Despite running out of funding for now, the programme's gardens are still heaving and the benefits of sharing gardening methods are still being felt.
"One of the biggest achievements of Maara Kai is that the younger generation are working with the older generation. The older generation hold the knowledge, the how to, the techniques," says Skelton.
She recalls one of the project's many gardens in South Taranaki, and the experience of one novice gardener.
"In Manaia there was a young woman who didn't really know about gardening, but she worked with her kaumatua and they taught her. I love that bridging between generations.
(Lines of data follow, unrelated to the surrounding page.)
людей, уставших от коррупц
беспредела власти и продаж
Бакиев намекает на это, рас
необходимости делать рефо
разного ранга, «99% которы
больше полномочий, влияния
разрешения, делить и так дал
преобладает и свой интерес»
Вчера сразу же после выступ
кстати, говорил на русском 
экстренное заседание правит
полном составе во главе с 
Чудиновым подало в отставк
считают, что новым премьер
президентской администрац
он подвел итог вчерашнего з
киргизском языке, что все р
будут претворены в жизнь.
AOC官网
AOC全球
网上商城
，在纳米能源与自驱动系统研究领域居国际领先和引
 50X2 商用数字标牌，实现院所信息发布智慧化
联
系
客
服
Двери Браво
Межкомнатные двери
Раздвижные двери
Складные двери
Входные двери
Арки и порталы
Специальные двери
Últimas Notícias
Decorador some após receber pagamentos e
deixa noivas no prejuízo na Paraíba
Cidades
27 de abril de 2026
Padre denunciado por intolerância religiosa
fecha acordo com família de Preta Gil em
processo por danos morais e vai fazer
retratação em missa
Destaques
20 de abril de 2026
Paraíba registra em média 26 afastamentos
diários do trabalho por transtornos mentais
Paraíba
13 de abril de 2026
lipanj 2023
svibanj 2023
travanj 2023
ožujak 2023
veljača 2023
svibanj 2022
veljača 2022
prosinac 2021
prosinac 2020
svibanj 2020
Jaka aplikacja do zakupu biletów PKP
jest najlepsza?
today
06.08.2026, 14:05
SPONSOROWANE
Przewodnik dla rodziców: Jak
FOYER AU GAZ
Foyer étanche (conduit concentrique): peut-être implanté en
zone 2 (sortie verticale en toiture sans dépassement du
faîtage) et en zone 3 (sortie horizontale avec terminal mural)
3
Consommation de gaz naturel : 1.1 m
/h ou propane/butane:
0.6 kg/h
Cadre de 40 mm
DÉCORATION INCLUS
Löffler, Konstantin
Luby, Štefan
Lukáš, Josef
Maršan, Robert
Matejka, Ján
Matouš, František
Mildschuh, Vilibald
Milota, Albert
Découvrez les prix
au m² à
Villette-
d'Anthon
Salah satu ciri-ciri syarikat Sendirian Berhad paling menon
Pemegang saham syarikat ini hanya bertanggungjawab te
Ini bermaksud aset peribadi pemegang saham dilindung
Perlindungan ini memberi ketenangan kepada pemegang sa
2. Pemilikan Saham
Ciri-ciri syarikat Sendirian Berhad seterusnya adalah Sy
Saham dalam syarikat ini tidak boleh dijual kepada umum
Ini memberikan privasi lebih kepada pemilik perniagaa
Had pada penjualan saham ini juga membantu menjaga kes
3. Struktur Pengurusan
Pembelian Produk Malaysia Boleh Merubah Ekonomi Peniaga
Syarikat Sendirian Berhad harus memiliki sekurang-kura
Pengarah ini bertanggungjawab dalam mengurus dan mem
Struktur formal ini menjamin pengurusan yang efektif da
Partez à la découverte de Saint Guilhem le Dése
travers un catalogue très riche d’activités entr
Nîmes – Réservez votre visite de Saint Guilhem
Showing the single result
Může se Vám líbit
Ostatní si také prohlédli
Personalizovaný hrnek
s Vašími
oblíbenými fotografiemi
If we don't then we're going to lose all that knowledge and it's gone forever - for me that's satisfying."
Hive Taranaki manager Kama Burwell shares Skelton's passion for sustainability and emphasises the project's main achievements.
"Officially Maara Kai ended in September. The funding from Taranaki District Health Board was for a set contract period but the gardens are still going hard, and that was kind of the point of Pounamu's role, so she could set them up and they keep going regardless of funding."
Burwell has worked at Hive Taranaki, one of 20 environment centres across the country, for the past 10 years and says Maara Kai was the result of engaging the community.
"We had been getting quite a few inquiries from schools, kindergartens, community groups and after school programmes wanting support around growing food," she says. "We didn't have any funding to help them. We knew the health board had funding for similar projects, but their funding was direct."
Burwell says Hive Taranaki suspected the groups receiving the funding could do with ongoing support, rather than just a cash injection.
"What a lot of these groups needed was some support around, expertise in gardening practice. It was just having someone independent to facilitate decision making, someone who's in touch with a lot of different community groups and gardens, and someone who knows what works and what doesn't."
And that's where Skelton came in.
"Because it's Pounamu she brings a special approach around Maori perspectives on growing food. The funding that we got from the TDHB was for Maori communities, so she was a perfect fit for that."
Maara Kai isn't just about starting gardens, although many have been dug. It's also linked with self-improvement and well-being, Skelton says.
"There's nothing like the feeling when you give your food away, there's a lot of mana in that, it's the right thing to do," she says. "It's getting back to that reciprocation and that seems to be what's happening in the gardens I'm involved with. There's so much generosity."
Skelton runs her own two-acre community garden on whanau land near Onaero, and says that more and more Maori are starting to realise the benefits of being self sufficient.
"There's a resurgence of Maori gardening again - the more food prices go up the more people are going to go back to gardening. Consciousness is changing; people are becoming more aware of what's in their food. I think it's wonderful," she says.
Burwell says although Maara Kai has slowed down for now, new funding opportunities are being explored, including an approach to the Soil and Health Association of New Zealand.
And for Skelton, Maara Kai hasn't come to an end - as long as the gardens keep thriving she's happy.
"A garden is only as sustainable as the people who work it, so if you're gardening solo then it's only going to be as good as you. A community garden is a community developing," she says.
And if you're thinking about getting some spuds in your own backyard, then Skelton's advice could come in handy.
"Taranaki is fertile - there's plenty of rain and plenty of sunshine, so there's no excuse not to grow food. Do the work! You can learn and learn and learn but it's not till your hands start working that the magic starts to happen."